● Exercise
Print every entry again exactly, with no pictures.

──────── Data records ────────

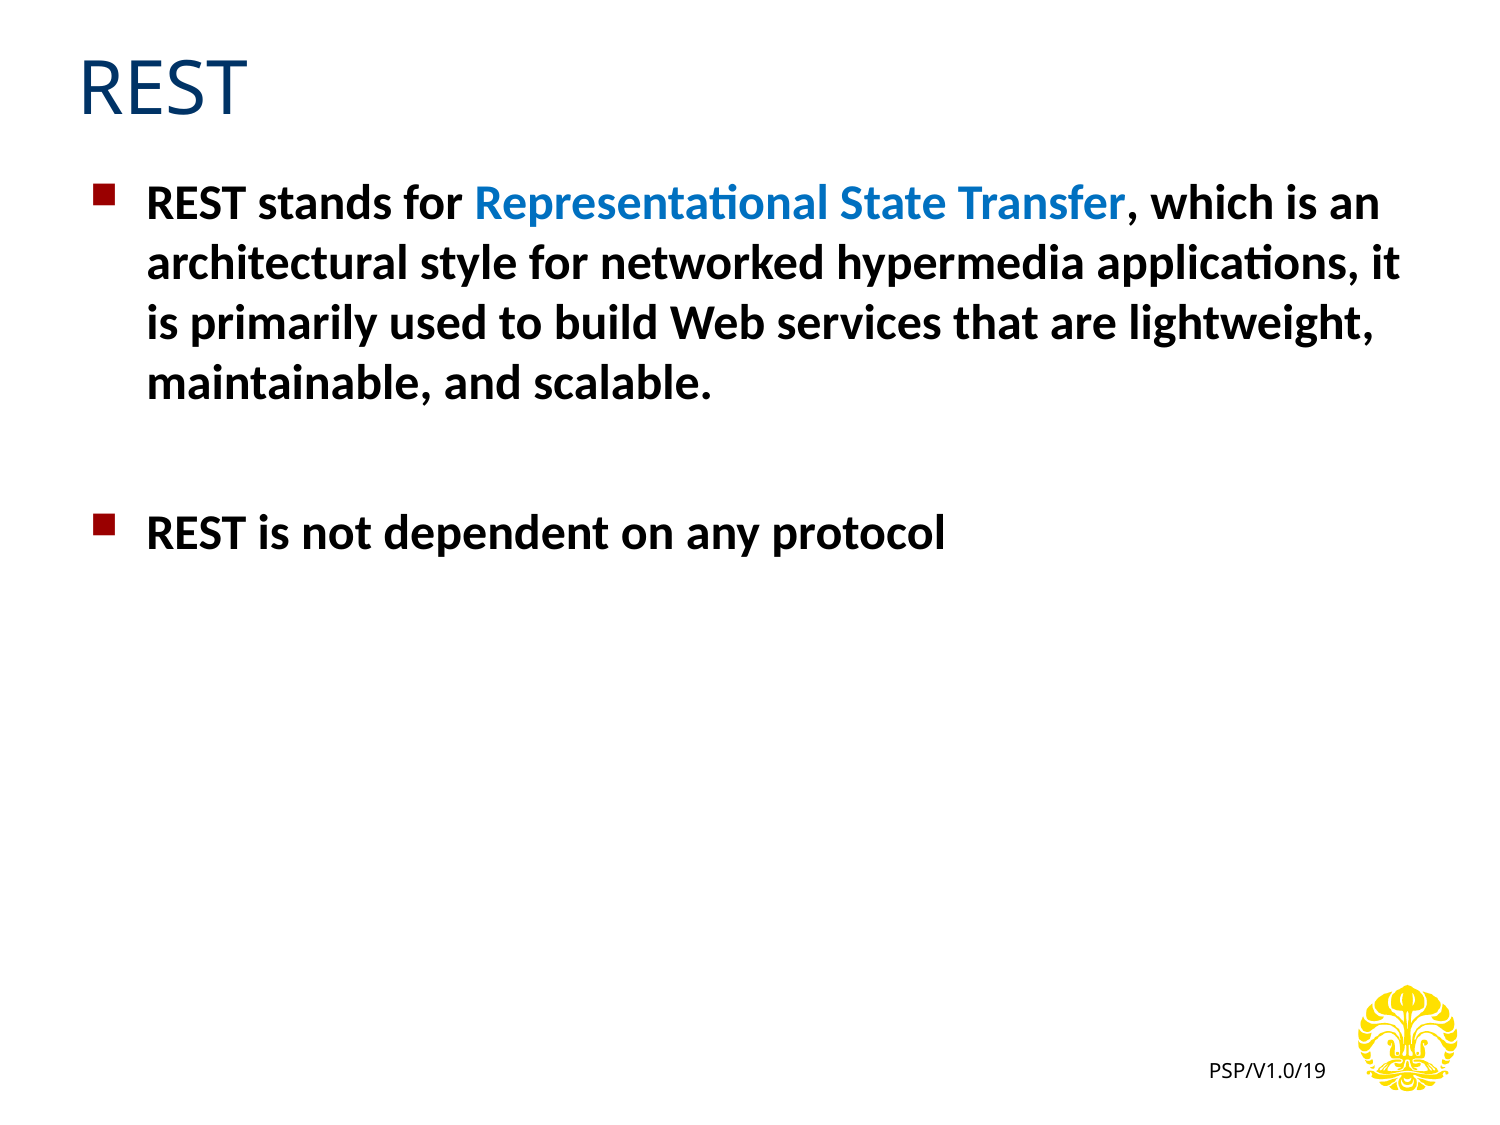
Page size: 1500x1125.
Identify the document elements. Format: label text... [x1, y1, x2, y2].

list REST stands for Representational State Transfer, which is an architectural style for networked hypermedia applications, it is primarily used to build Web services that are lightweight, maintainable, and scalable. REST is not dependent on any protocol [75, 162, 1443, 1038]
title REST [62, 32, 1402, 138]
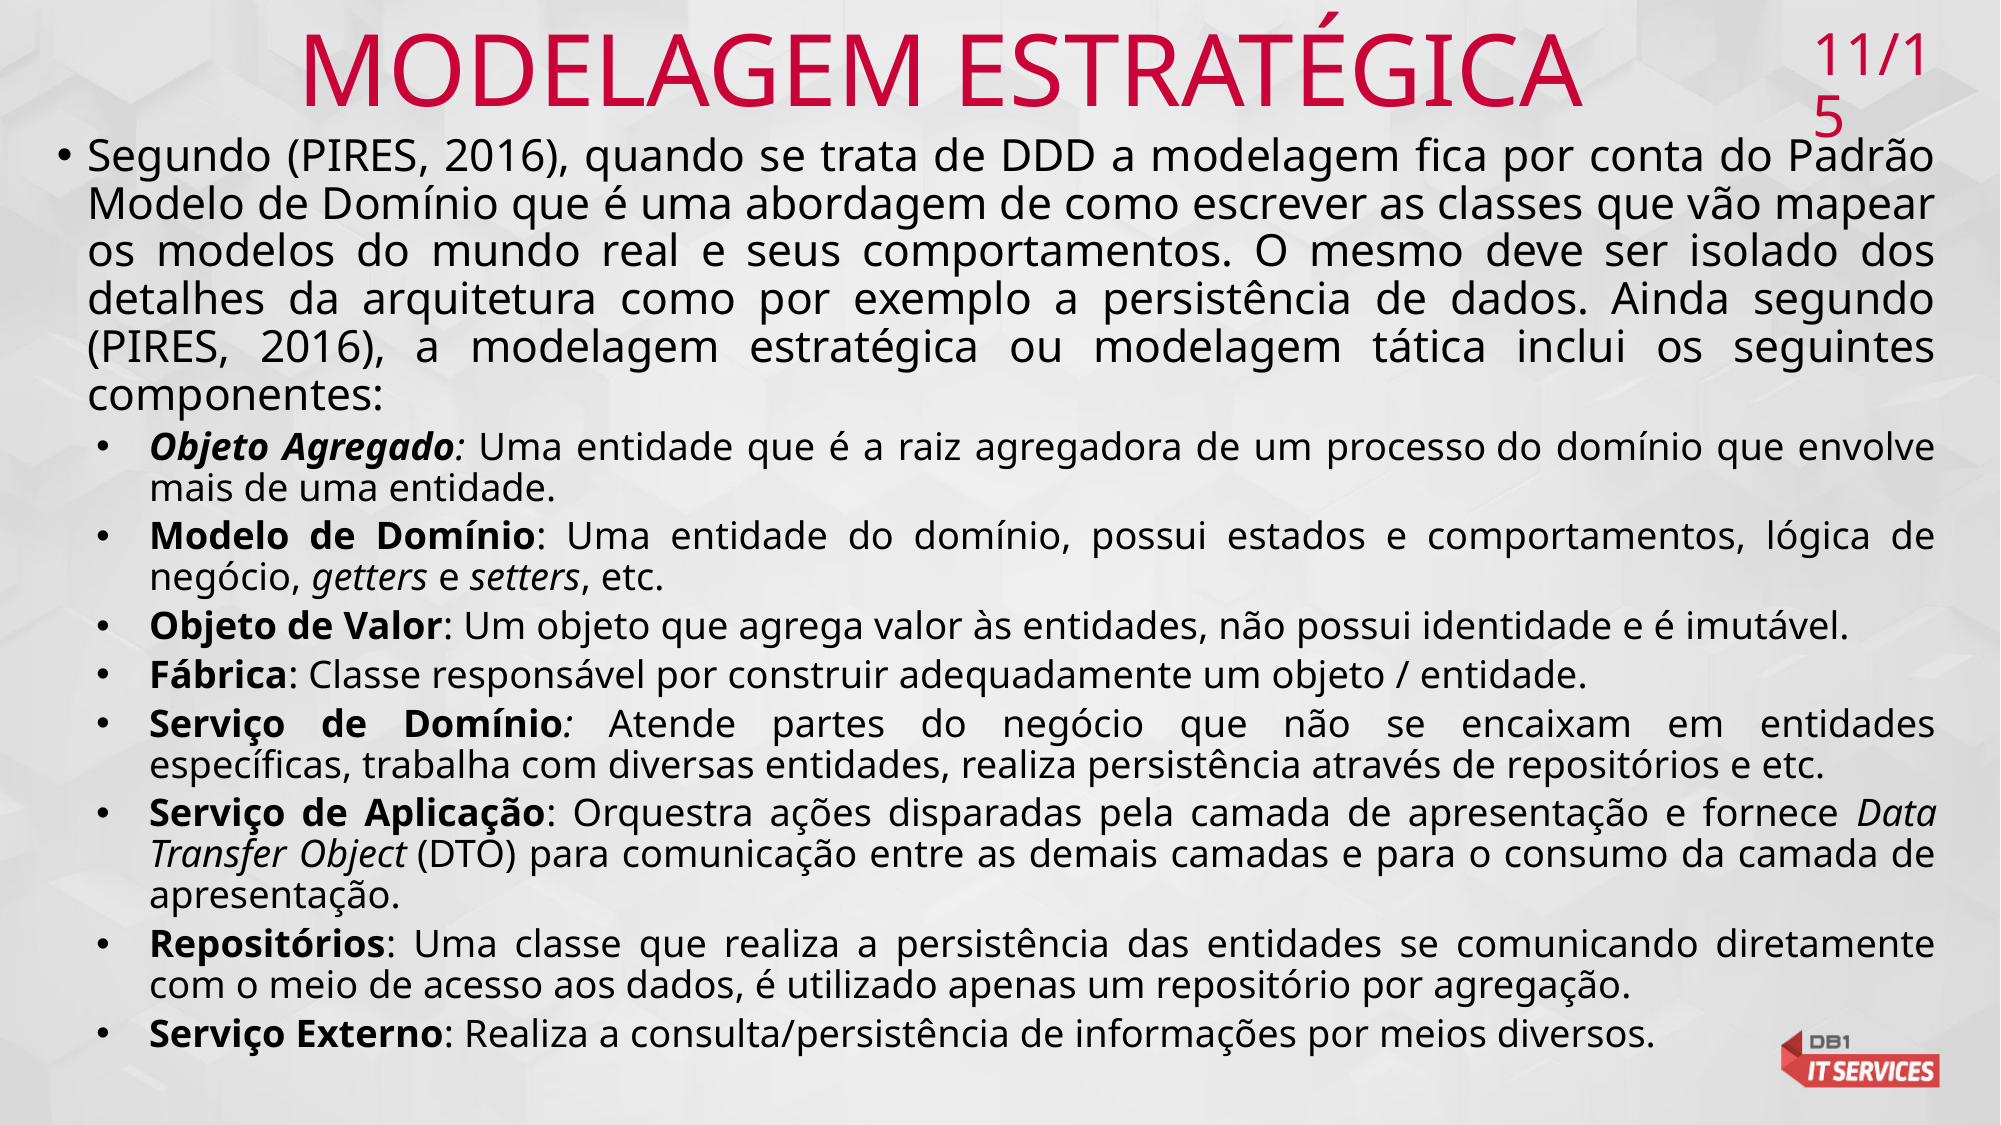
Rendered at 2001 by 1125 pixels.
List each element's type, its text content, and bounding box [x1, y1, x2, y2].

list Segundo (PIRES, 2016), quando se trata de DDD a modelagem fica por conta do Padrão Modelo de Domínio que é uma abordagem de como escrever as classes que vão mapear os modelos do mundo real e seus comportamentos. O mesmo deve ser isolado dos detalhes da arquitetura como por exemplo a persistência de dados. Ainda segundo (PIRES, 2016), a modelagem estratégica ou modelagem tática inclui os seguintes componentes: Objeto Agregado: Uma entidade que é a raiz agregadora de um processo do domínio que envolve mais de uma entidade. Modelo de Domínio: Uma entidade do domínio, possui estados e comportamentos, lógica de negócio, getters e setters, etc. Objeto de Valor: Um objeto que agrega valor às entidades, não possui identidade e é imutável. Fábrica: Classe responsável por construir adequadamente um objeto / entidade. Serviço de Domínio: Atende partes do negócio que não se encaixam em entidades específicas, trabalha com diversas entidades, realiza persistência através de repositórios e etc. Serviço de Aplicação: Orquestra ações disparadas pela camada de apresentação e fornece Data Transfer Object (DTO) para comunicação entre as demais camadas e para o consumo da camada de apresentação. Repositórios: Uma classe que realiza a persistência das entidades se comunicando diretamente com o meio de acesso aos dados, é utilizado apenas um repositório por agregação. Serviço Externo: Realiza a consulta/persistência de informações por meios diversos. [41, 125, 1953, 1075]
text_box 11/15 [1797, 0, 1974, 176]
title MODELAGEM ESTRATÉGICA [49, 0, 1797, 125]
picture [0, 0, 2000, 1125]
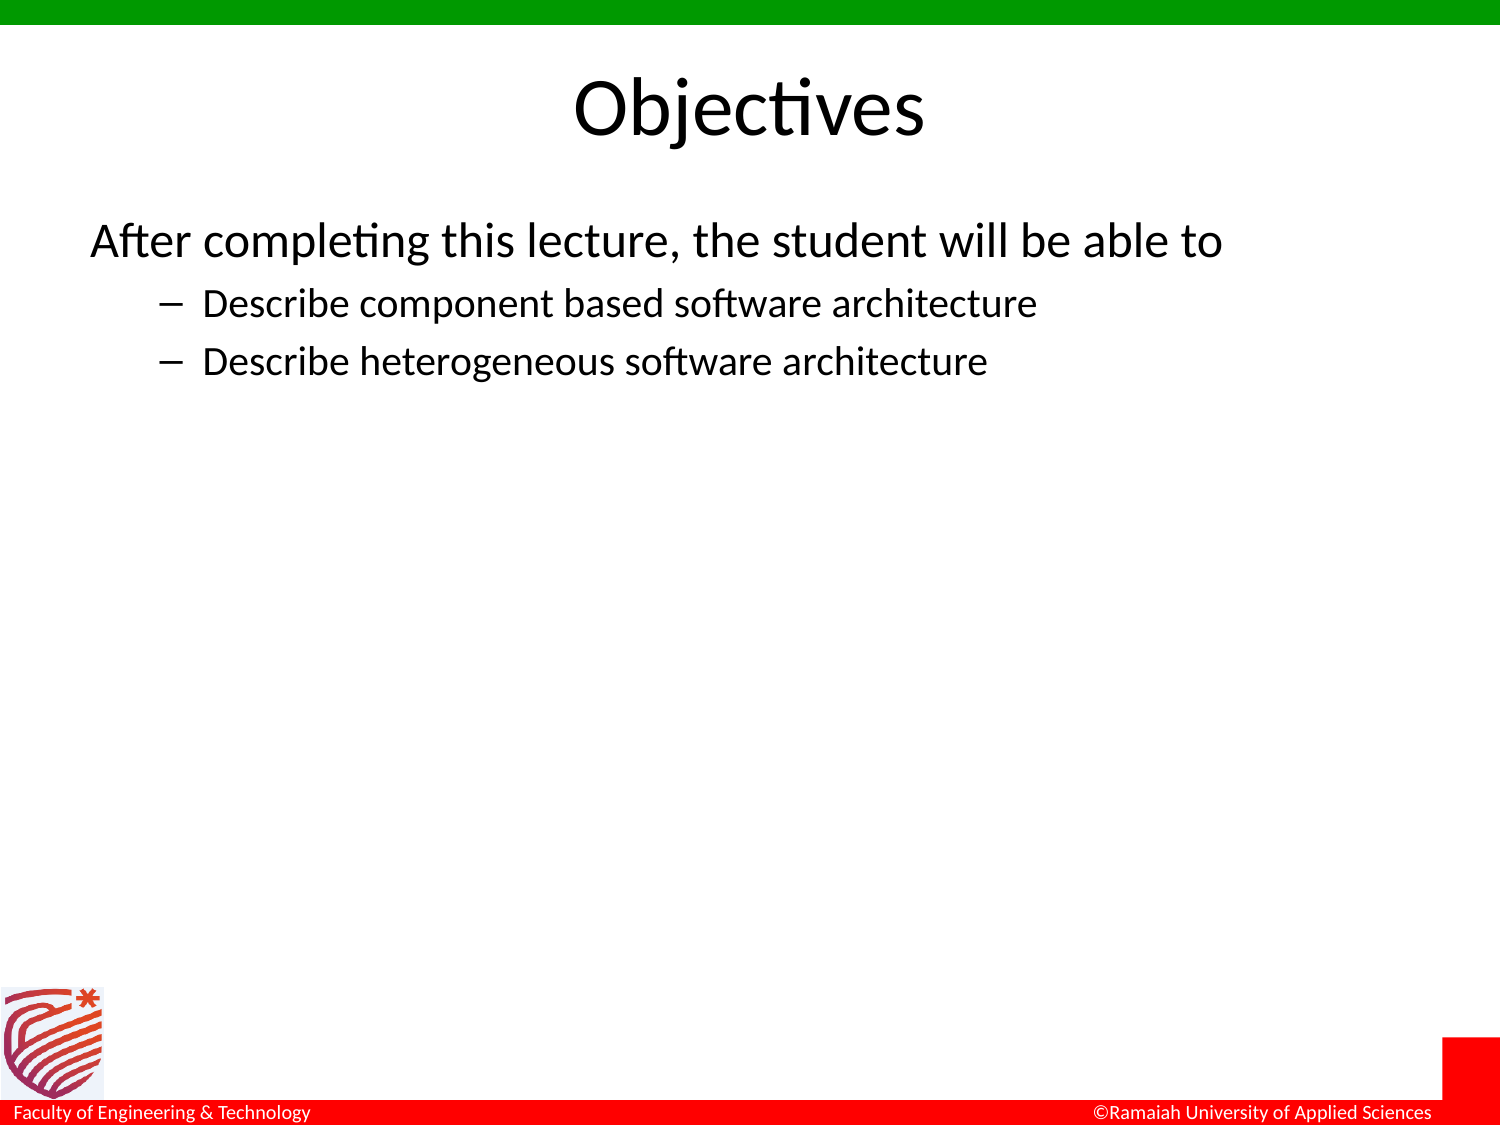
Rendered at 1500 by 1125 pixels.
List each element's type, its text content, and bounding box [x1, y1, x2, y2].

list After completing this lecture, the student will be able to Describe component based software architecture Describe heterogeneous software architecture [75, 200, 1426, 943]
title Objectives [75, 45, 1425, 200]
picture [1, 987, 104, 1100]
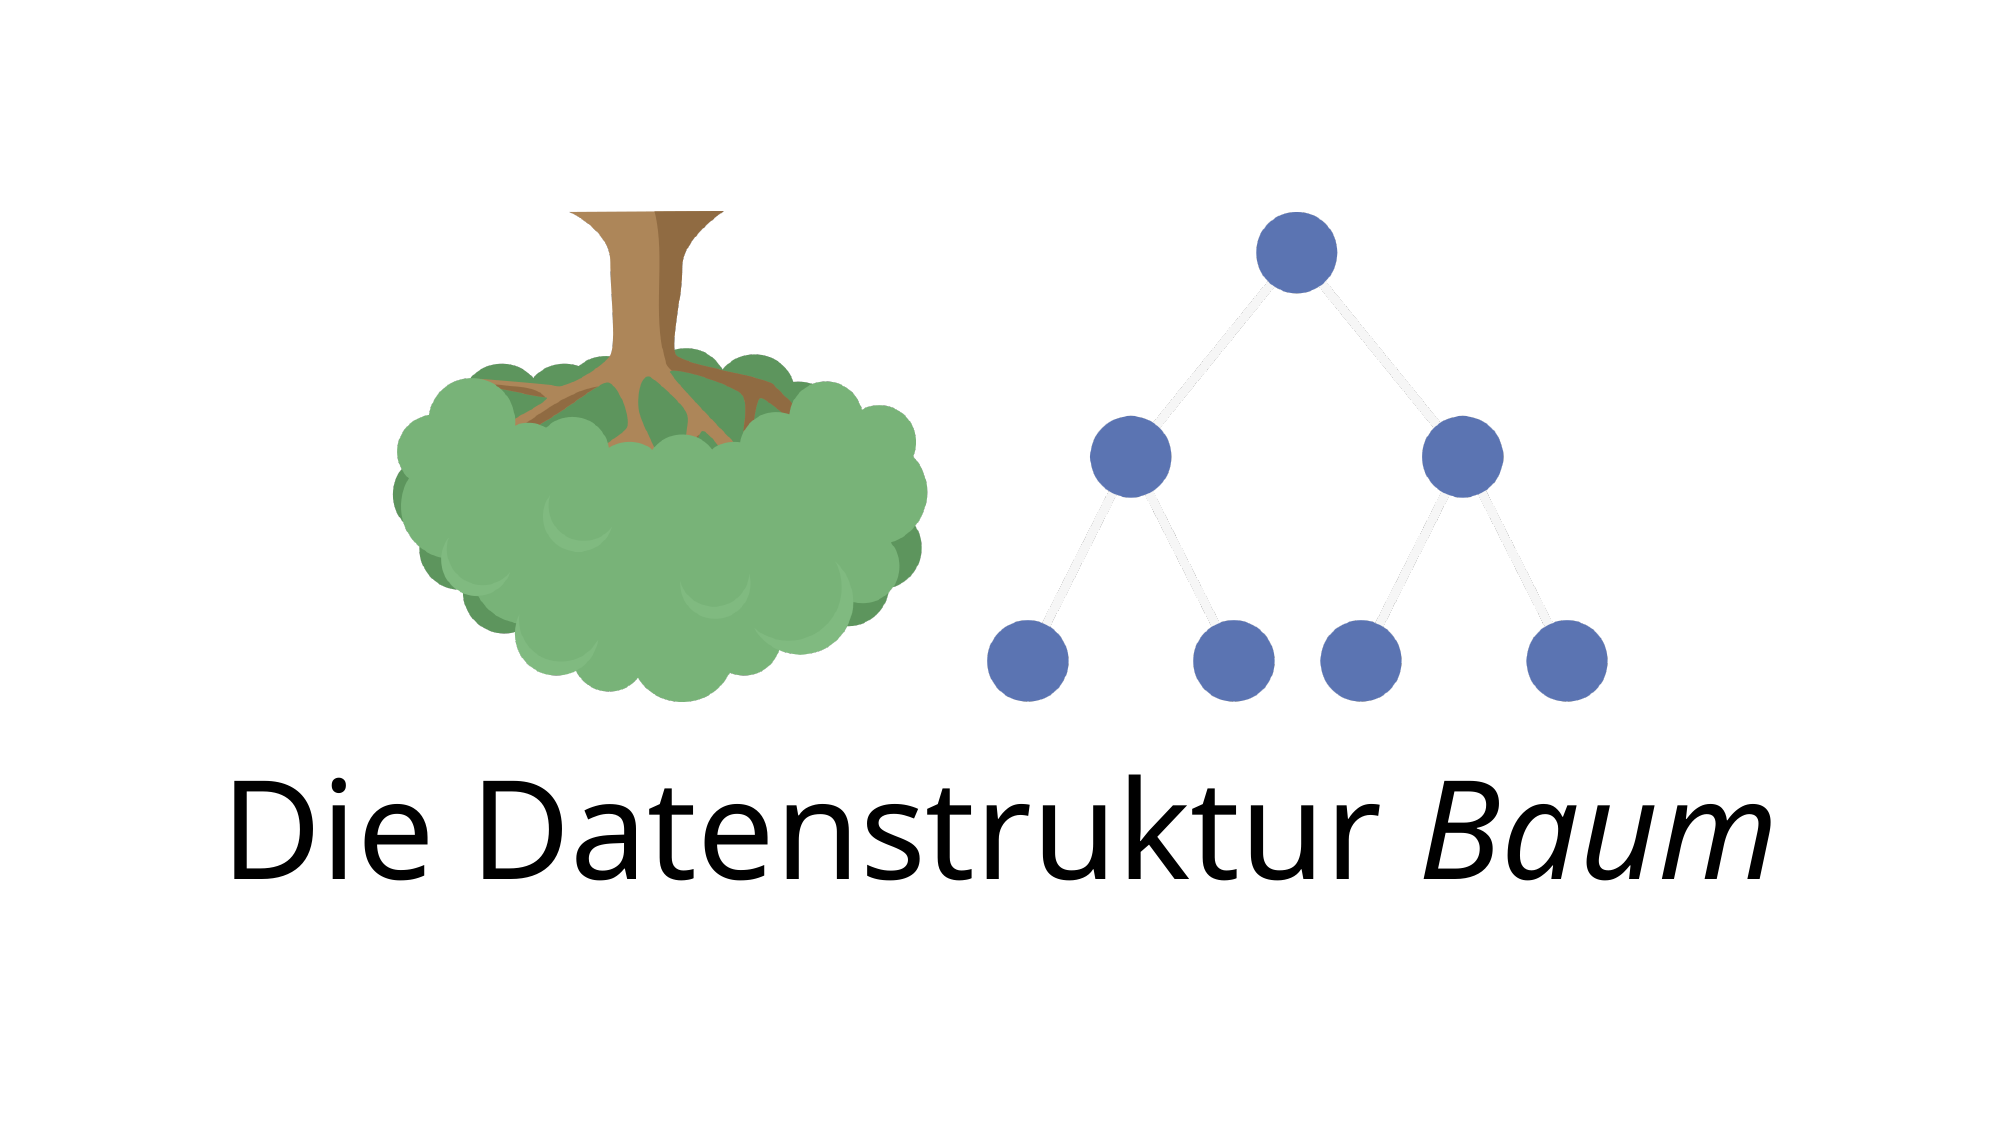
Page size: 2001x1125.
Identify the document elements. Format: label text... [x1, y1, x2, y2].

────────

● Output for this exercise
Page size: 1500x1125.
Identify the document elements. Format: label text... [x1, y1, x2, y2].

list REST stands for Representational State Transfer, which is an architectural style for networked hypermedia applications, it is primarily used to build Web services that are lightweight, maintainable, and scalable. REST is not dependent on any protocol [75, 162, 1443, 1038]
title REST [62, 32, 1402, 138]
Rendered at 2001 by 1125 pixels.
List each element's type, its text content, and bounding box [x1, y1, x2, y2].

list Segundo (PIRES, 2016), quando se trata de DDD a modelagem fica por conta do Padrão Modelo de Domínio que é uma abordagem de como escrever as classes que vão mapear os modelos do mundo real e seus comportamentos. O mesmo deve ser isolado dos detalhes da arquitetura como por exemplo a persistência de dados. Ainda segundo (PIRES, 2016), a modelagem estratégica ou modelagem tática inclui os seguintes componentes: Objeto Agregado: Uma entidade que é a raiz agregadora de um processo do domínio que envolve mais de uma entidade. Modelo de Domínio: Uma entidade do domínio, possui estados e comportamentos, lógica de negócio, getters e setters, etc. Objeto de Valor: Um objeto que agrega valor às entidades, não possui identidade e é imutável. Fábrica: Classe responsável por construir adequadamente um objeto / entidade. Serviço de Domínio: Atende partes do negócio que não se encaixam em entidades específicas, trabalha com diversas entidades, realiza persistência através de repositórios e etc. Serviço de Aplicação: Orquestra ações disparadas pela camada de apresentação e fornece Data Transfer Object (DTO) para comunicação entre as demais camadas e para o consumo da camada de apresentação. Repositórios: Uma classe que realiza a persistência das entidades se comunicando diretamente com o meio de acesso aos dados, é utilizado apenas um repositório por agregação. Serviço Externo: Realiza a consulta/persistência de informações por meios diversos. [41, 125, 1953, 1075]
text_box 11/15 [1797, 0, 1974, 176]
title MODELAGEM ESTRATÉGICA [49, 0, 1797, 125]
picture [0, 0, 2000, 1125]
Rendered at 1500 by 1125 pixels.
List each element's type, its text content, and bounding box [x1, y1, x2, y2].

list After completing this lecture, the student will be able to Describe component based software architecture Describe heterogeneous software architecture [75, 200, 1426, 943]
title Objectives [75, 45, 1425, 200]
picture [1, 987, 104, 1100]
Page size: 2001x1125.
Identify the document elements. Format: label text... [x1, y1, x2, y2].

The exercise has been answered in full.